[Data excerpts]
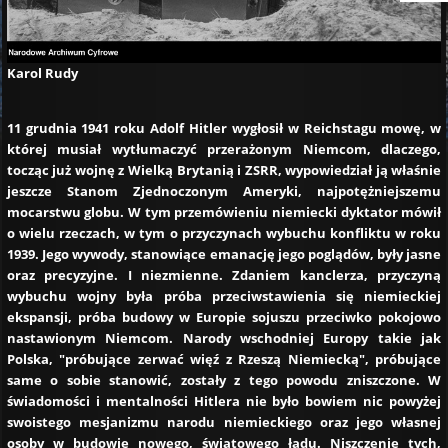
Karol Rudy
11 grudnia 1941 roku Adolf Hitler wygłosił w Reichstagu mowę, w
której musiał wytłumaczyć przerażonym Niemcom, dlaczego,
tocząc już wojnę z Wielką Brytanią i ZSRR, wypowiedział ją właśnie
jeszcze Stanom Zjednoczonym Ameryki, najpotężniejszemu
mocarstwu globu. W tym przemówieniu niemiecki dyktator mówił
o wielu rzeczach, w tym o przyczynach wybuchu konfliktu w roku
1939. Jego wywody, stanowiące emanację jego poglądów, były jasne
oraz precyzyjne. I niezmienne. Zdaniem kanclerza, przyczyną
wybuchu wojny była próba przeciwstawienia się niemieckiej
ekspansji, próba budowy w Europie sojuszu przeciwko pokojowo
nastawionym Niemcom. Narody wschodniej Europy takie jak
Polska, "próbujące zerwać więź z Rzeszą Niemiecką", próbujące
same o sobie stanowić, zostały z tego powodu zniszczone. W
świadomości i mentalności Hitlera nie było bowiem nic powyżej
swoistego mesjanizmu narodu niemieckiego oraz jego własnej
osoby w budowie nowego, światowego ładu. Niszczenie tych,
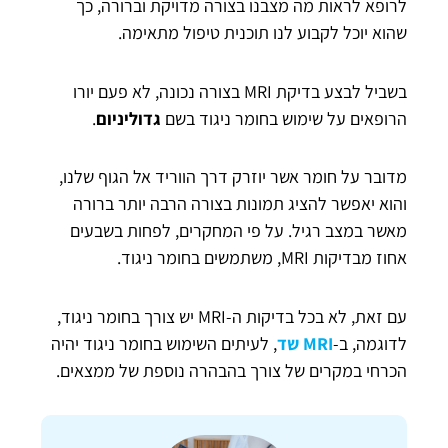
לרופא לראות מה מצבנו בצורה מדויקת וברורה, כך
שהוא יוכל לקבוע לנו תוכנית טיפול מתאימה.
בשביל לבצע בדיקת MRI בצורה נכונה, לא פעם יורו
הרופאים על שימוש בחומר ניגוד בשם
גדוליניום
.
מדובר על חומר אשר יוזרק דרך הווריד אל הגוף שלנו,
והוא יאפשר להציג תמונות בצורה הרבה יותר ברורה
מאשר במצב רגיל. על פי המחקרים, לפחות בשבעים
אחוז מבדיקות MRI, משתמשים בחומר ניגוד.
עם זאת, לא בכל בדיקות ה-MRI יש צורך בחומר ניגוד,
לדוגמה, ב-
MRI שד
, לעיתים השימוש בחומר ניגוד יהיה
הכרחי במקרים של צורך בהבהרה נוספת של ממצאים.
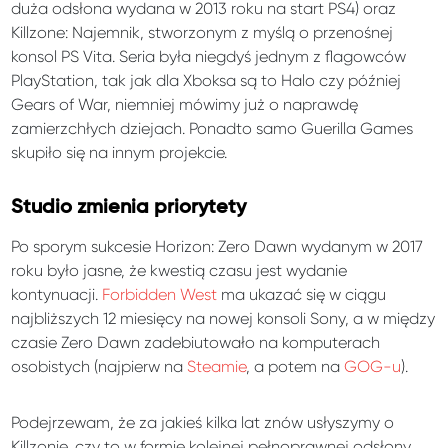
duża odsłona wydana w 2013 roku na start PS4) oraz
Killzone: Najemnik, stworzonym z myślą o przenośnej
konsol PS Vita. Seria była niegdyś jednym z flagowców
PlayStation, tak jak dla Xboksa są to Halo czy później
Gears of War, niemniej mówimy już o naprawdę
zamierzchłych dziejach. Ponadto samo Guerilla Games
skupiło się na innym projekcie.
Studio zmienia priorytety
Po sporym sukcesie Horizon: Zero Dawn wydanym w 2017
roku było jasne, że kwestią czasu jest wydanie
kontynuacji.
Forbidden West
ma ukazać się w ciągu
najbliższych 12 miesięcy na nowej konsoli Sony, a w między
czasie Zero Dawn zadebiutowało na komputerach
osobistych (najpierw na
Steamie
, a potem na
GOG-u
).
Podejrzewam, że za jakieś kilka lat znów usłyszymy o
Killzonie, czy to w formie kolejnej pełnoprawnej odsłony,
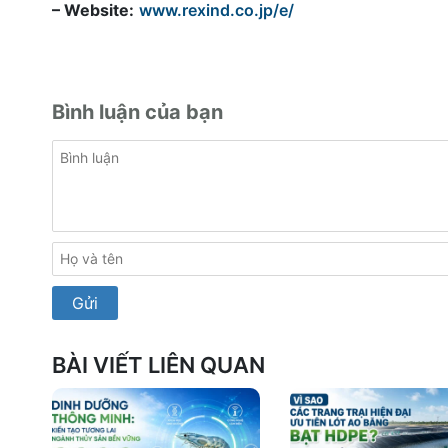
– Website:
www.rexind.co.jp/e/
Bình luận của bạn
BÀI VIẾT LIÊN QUAN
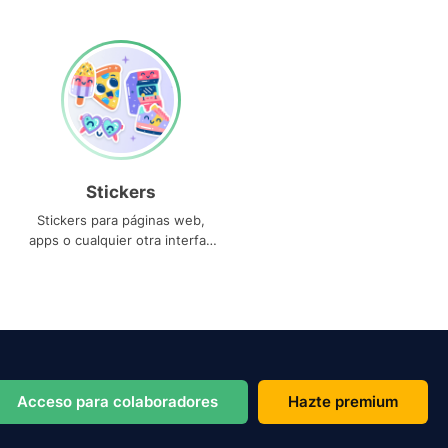
Stickers
Stickers para páginas web,
apps o cualquier otra interfaz
que necesites
Acceso para colaboradores
Hazte premium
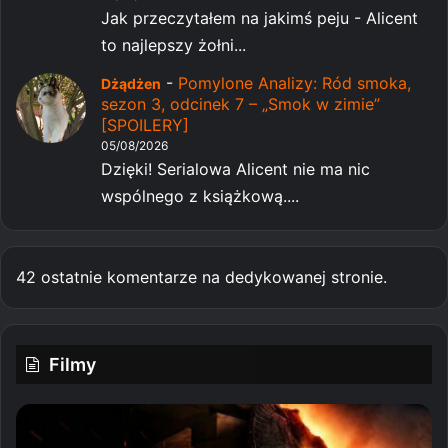
Jak przeczytałem na jakimś peju - Alicent
to najlepszy żołni...
-
Pomylone Analizy: Ród smoka,
Dżądżen
sezon 3, odcinek 7 – „Smok w zimie”
[SPOILERY]
05/08/2026
Dzięki! Serialowa Alicent nie ma nic
wspólnego z książkową....
42 ostatnie komentarze na dedykowanej stronie.
Filmy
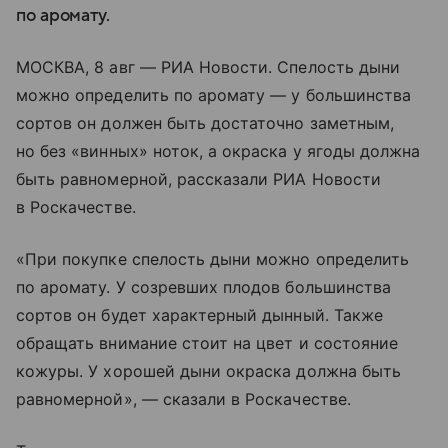
по аромату.
МОСКВА, 8 авг — РИА Новости. Спелость дыни
можно определить по аромату — у большинства
сортов он должен быть достаточно заметным,
но без «винных» ноток, а окраска у ягоды должна
быть равномерной, рассказали РИА Новости
в Роскачестве.
«При покупке спелость дыни можно определить
по аромату. У созревших плодов большинства
сортов он будет характерный дынный. Также
обращать внимание стоит на цвет и состояние
кожуры. У хорошей дыни окраска должна быть
равномерной», — сказали в Роскачестве.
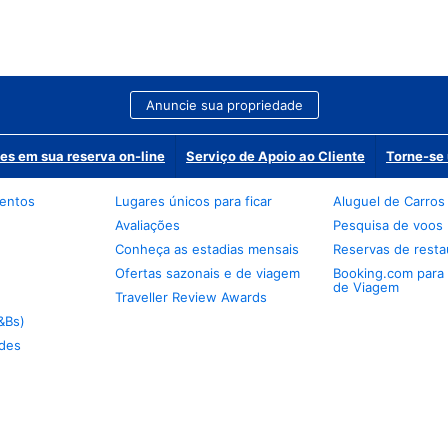
Anuncie sua propriedade
es em sua reserva on-line
Serviço de Apoio ao Cliente
Torne-se 
mentos
Lugares únicos para ficar
Aluguel de Carros
Avaliações
Pesquisa de voos
Conheça as estadias mensais
Reservas de resta
Ofertas sazonais e de viagem
Booking.com para
de Viagem
Traveller Review Awards
&Bs)
des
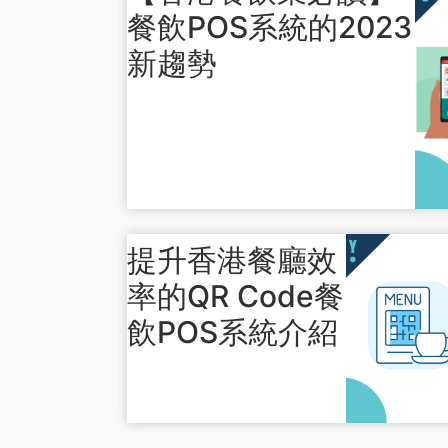
餐飲POS系統的2023
新趨勢
提升香港餐廳效
率的QR Code餐
飲POS系統介紹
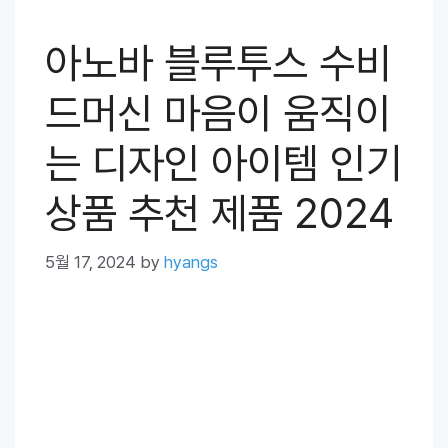
아노바 블루투스 수비
드머신 마음이 움직이
는 디자인 아이템 인기
상품 추천 제품 2024
5월 17, 2024
by
hyangs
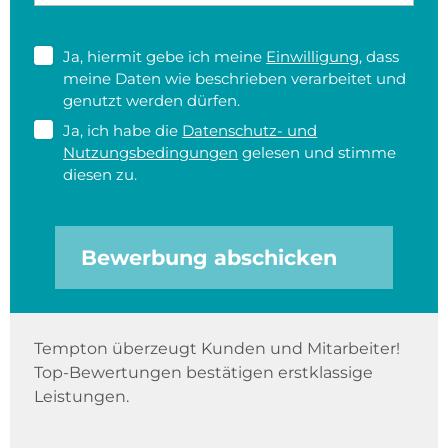
Ja, hiermit gebe ich meine
Einwilligung
, dass
meine Daten wie beschrieben verarbeitet und
genutzt werden dürfen.
Ja, ich habe die
Datenschutz- und
Nutzungsbedingungen
gelesen und stimme
diesen zu.
Bewerbung abschicken
Tempton überzeugt Kunden und Mitarbeiter!
Top-Bewertungen bestätigen erstklassige
Leistungen.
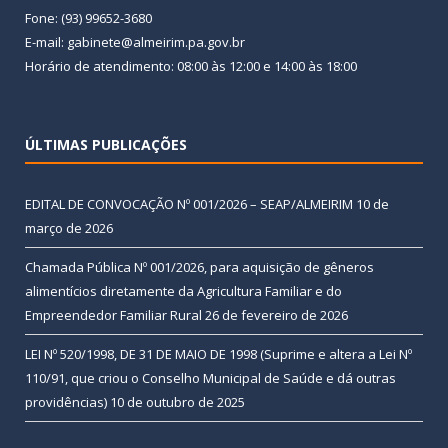
Fone: (93) 99652-3680
E-mail: gabinete@almeirim.pa.gov.br
Horário de atendimento: 08:00 às 12:00 e 14:00 às 18:00
ÚLTIMAS PUBLICAÇÕES
EDITAL DE CONVOCAÇÃO Nº 001/2026 – SEAP/ALMEIRIM
10 de
março de 2026
Chamada Pública Nº 001/2026, para aquisição de gêneros
alimentícios diretamente da Agricultura Familiar e do
Empreendedor Familiar Rural
26 de fevereiro de 2026
LEI Nº 520/1998, DE 31 DE MAIO DE 1998 (Suprime e altera a Lei Nº
110/91, que criou o Conselho Municipal de Saúde e dá outras
providências)
10 de outubro de 2025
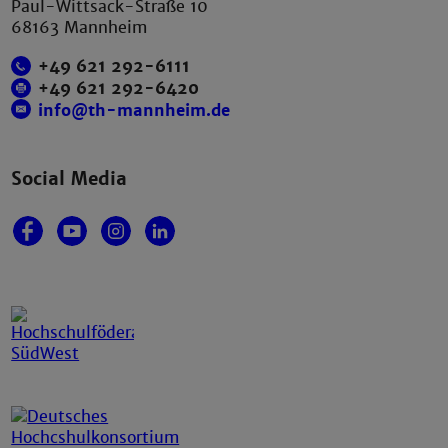
Paul-Wittsack-Straße 10
68163 Mannheim
+49 621 292-6111
+49 621 292-6420
info@th-mannheim.de
Social Media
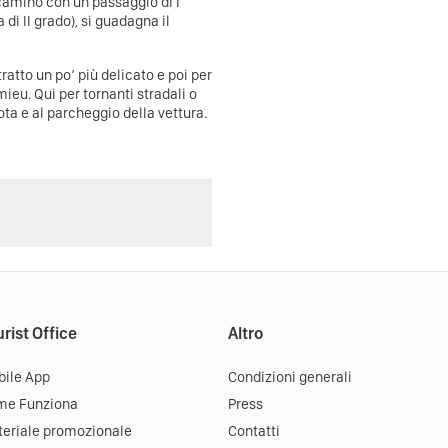
camino con un passaggio di I
i II grado), si guadagna il
ratto un po’ più delicato e poi per
mieu. Qui per tornanti stradali o
ota e al parcheggio della vettura.
rist Office
Altro
ile App
Condizioni generali
me Funziona
Press
eriale promozionale
Contatti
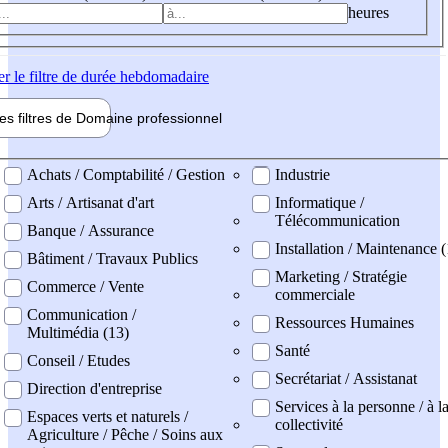
heures
er
le filtre de durée hebdomadaire
les filtres de
Domaine pro
fessionnel
ne professionel
Achats / Comptabilité / Gestion
Industrie
Arts / Artisanat d'art
Informatique /
Télécommunication
Banque / Assurance
Installation / Maintenance (
Bâtiment / Travaux Publics
Marketing / Stratégie
Commerce / Vente
commerciale
Communication /
Ressources Humaines
Multimédia (13)
Santé
Conseil / Etudes
Secrétariat / Assistanat
Direction d'entreprise
Services à la personne / à l
Espaces verts et naturels /
collectivité
Agriculture / Pêche / Soins aux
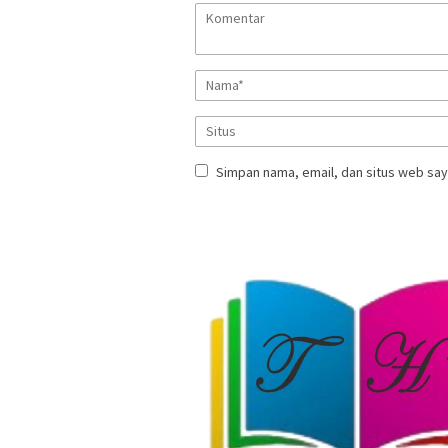
Simpan nama, email, dan situs web say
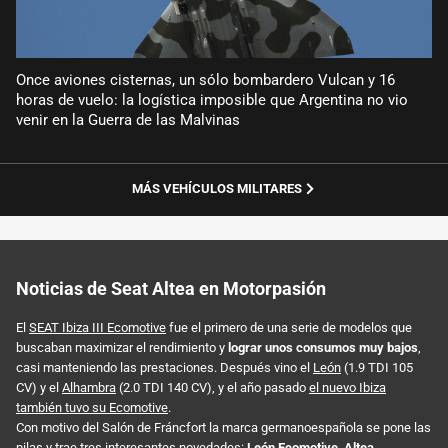
Once aviones cisternas, un sólo bombardero Vulcan y 16
horas de vuelo: la logística imposible que Argentina no vio
venir en la Guerra de las Malvinas
MÁS VEHÍCULOS MILITARES
Noticias de Seat Altea en Motorpasión
El
SEAT Ibiza III Ecomotive
fue el primero de una serie de modelos que
buscaban maximizar el rendimiento y
lograr unos consumos muy bajos
,
casi manteniendo las prestaciones. Después vino el
León
(1.9 TDI 105
CV) y el
Alhambra
(2.0 TDI 140 CV), y el año pasado
el nuevo Ibiza
también tuvo su Ecomotive
.
Con motivo del Salón de Fráncfort la marca germanoespañola se pone las
pilas y trae tres interesantes novedades:
León Ecomotive, Altea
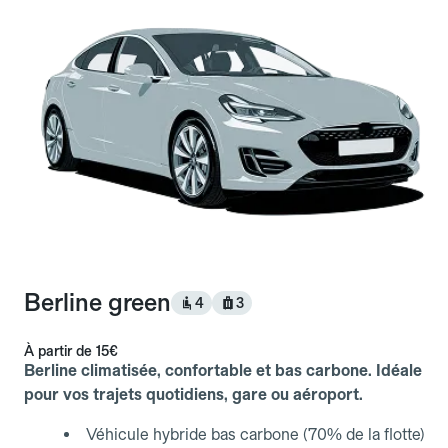
Berline green
4
3
À partir de
15€
Berline climatisée, confortable et bas carbone. Idéale
pour vos trajets quotidiens, gare ou aéroport.
Véhicule hybride bas carbone (70% de la flotte)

> ASSIGNMENT
For each line in the records that holds "большинства", show that line as it stands.

> EXERCISE RESPONSE
можно определить по аромату — у большинства
по аромату. У созревших плодов большинства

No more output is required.